Fragmento seleccionado:
Esta es una idea que me ronda la cabeza desde hace tiempo, tipificar los personajes singulares con los que tengo el placer de tropezarme. Cuando una persona tiene un papel o personalidad estándar, fácilmente clasificable y cierta dosis de hilaridad, yo lo llamo ente.

Tengo confianza en que esta sección de mi blog tendrá algo de éxito por varios motivos:

  • El primero es que solo un ente demente puede tipificar y catalogar a otro… es algo así como los Pokemon, lo que implica que yo me considero el más irreverente de todos los entes.
  • Segundo, la cantidad de circunstancias graciosas que pueden provocar los entes son incalculables, y sobre todo… cuando interactúan dos entre si… es decir cuando se topan con el ente que suscribe las circunstancias se trasfieren a otro plano distinto del real, mas concretamente al Subreal.

Instrucciones de trabajo:
¿Puedes retomar el texto sobre los entes a partir de su última frase y continuarlo?

Material proporcionado:
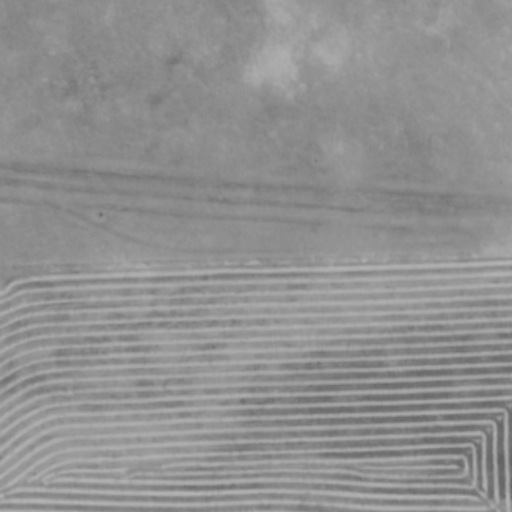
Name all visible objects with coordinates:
road: (255, 192)
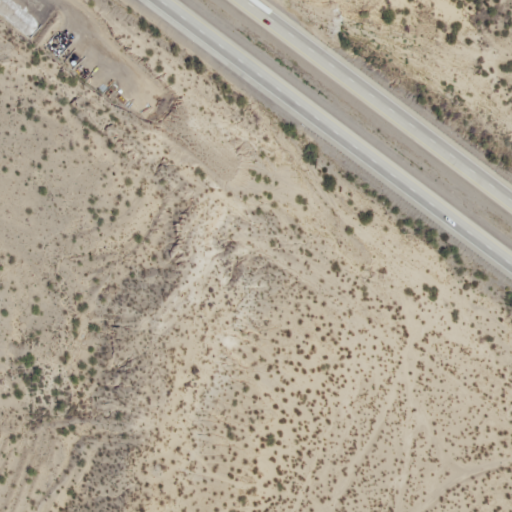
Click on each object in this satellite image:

Espacio de respuesta:
  • Tercero, por mis dotes obsesivas de observación, manipulación maquiavélica y sobre todo las patas que meto al prejuzgar a estos sujetos… las caras que ponen ellos y las maneras tan, aún más divertidas, en que intento sacar la pata que suelen terminar con… las dos patas dentro.

Y como muestra de la debacle que se avecina, citaré a un gran ente deficiente que decía:

“El mundo se divide en 3 tipos de personas, los que saben contar… y los que no”.